22 Er bestaat geen duister of donker, Waarin de boosdoeners zich kunnen verbergen.
No derknessis ben, and no schadewe of deeth is, that thei, that worchen wickidnesse, be hid there;
23 Neen, geen vaste tijd voor den mens, Om voor God ten gericht te verschijnen;
for it is `no more in the power of man, that he come to God in to doom.
24 Hij verplettert den machtige zonder verhoor, En stelt anderen voor hem in de plaats.
God schal al to-breke many men and vnnoumbrable; and schal make othere men to stonde for hem.
25 Hij geeft dus acht op hun daden, Hij stort ze omver in de nacht;
For he knowith the werkis of hem; therfor he schal brynge yn niyt, and thei schulen be al to-brokun.
26 Ze worden verbrijzeld tot straf voor hun boosheid, Hij tuchtigt ze op de plaats, waar allen het zien.
He smoot hem, as vnpitouse men, in the place of seinge men.
27 Want van Hem zijn ze afgeweken, En hebben op geen van zijn paden gelet;
Whiche yeden awei fro hym bi `castyng afore, and nolden vndurstonde alle hise weies.
28 Ze hebben het kermen der armen tot Hem doen komen, Zodat Hij het klagen der ellendigen hoort.
That thei schulden make the cry of a nedi man to come to hym, and that he schulde here the vois of pore men.
29 Hield Hij Zich stil, wie zou ze beschuldigen Bedekte Hij zijn gelaat, wie wees hen terecht? Neen, Hij houdt volk en eenling in het oog,
For whanne he grauntith pees, who is that condempneth? Sithen he hidith his cheer, who is that seeth hym? And on folkis and on alle men `he hath power `to do siche thingis.
30 Opdat geen boze regeert, het volk niet zondigt.
Which makith `a man ypocrite to regne, for the synnes of the puple.
31 Maar als de boze tot God zegt: Ik heb gedwaald, Doch ik wil niet meer zondigen;
Therfor for Y haue spoke to God, also Y schal not forbede thee.
32 Onderricht mij, totdat ik tot inzicht kom; Heb ik misdaan, ik doe het niet meer!
If Y erride, teche thou me; if Y spak wickidnesse, Y schal no more adde.
33 Moet Hij, volgens u, het dan toch maar vergelden, Omdat gij zijn gerechtigheid anders misprijst?
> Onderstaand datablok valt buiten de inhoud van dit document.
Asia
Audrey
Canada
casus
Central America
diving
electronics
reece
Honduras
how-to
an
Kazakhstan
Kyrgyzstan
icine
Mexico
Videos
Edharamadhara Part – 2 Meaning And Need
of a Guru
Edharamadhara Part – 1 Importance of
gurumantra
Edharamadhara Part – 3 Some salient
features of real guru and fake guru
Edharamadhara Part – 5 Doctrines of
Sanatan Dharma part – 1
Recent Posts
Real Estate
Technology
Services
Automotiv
Gij hebt te beslissen, niet ik; Spreek dus uit, wat ge meent!
Whether God axith that wickidnesse of thee, for it displeside thee? For thou hast bigunne to speke, and not Y; that if thou knowist ony thing betere, speke thou.
34 Verstandige mensen zullen mij zeggen, Met den wijzen man, die mij hoort:
Men vndurstondynge, speke to me; and a wise man, here me.
35 Job heeft niet verstandig gesproken, Zijn rede getuigt niet van inzicht.
Forsothe Joob spak folili, and hise wordis sownen not techyng.
36 Waarachtig, Job zal ten einde toe worden beproefd, Om zijn antwoorden, boosdoeners waardig;
My fadir, be Joob preuede `til to the ende; ceesse thou not fro the man of wickidnesse,
37 Want hij heeft bij zijn zonde de misdaad gevoegd, Ons te honen, en tegen God een grote mond op te zetten!
`that addith blasfemye ouer hise synnes. Be he constreyned among vs in the meene tyme; and thanne bi hise wordis stire he God to the doom.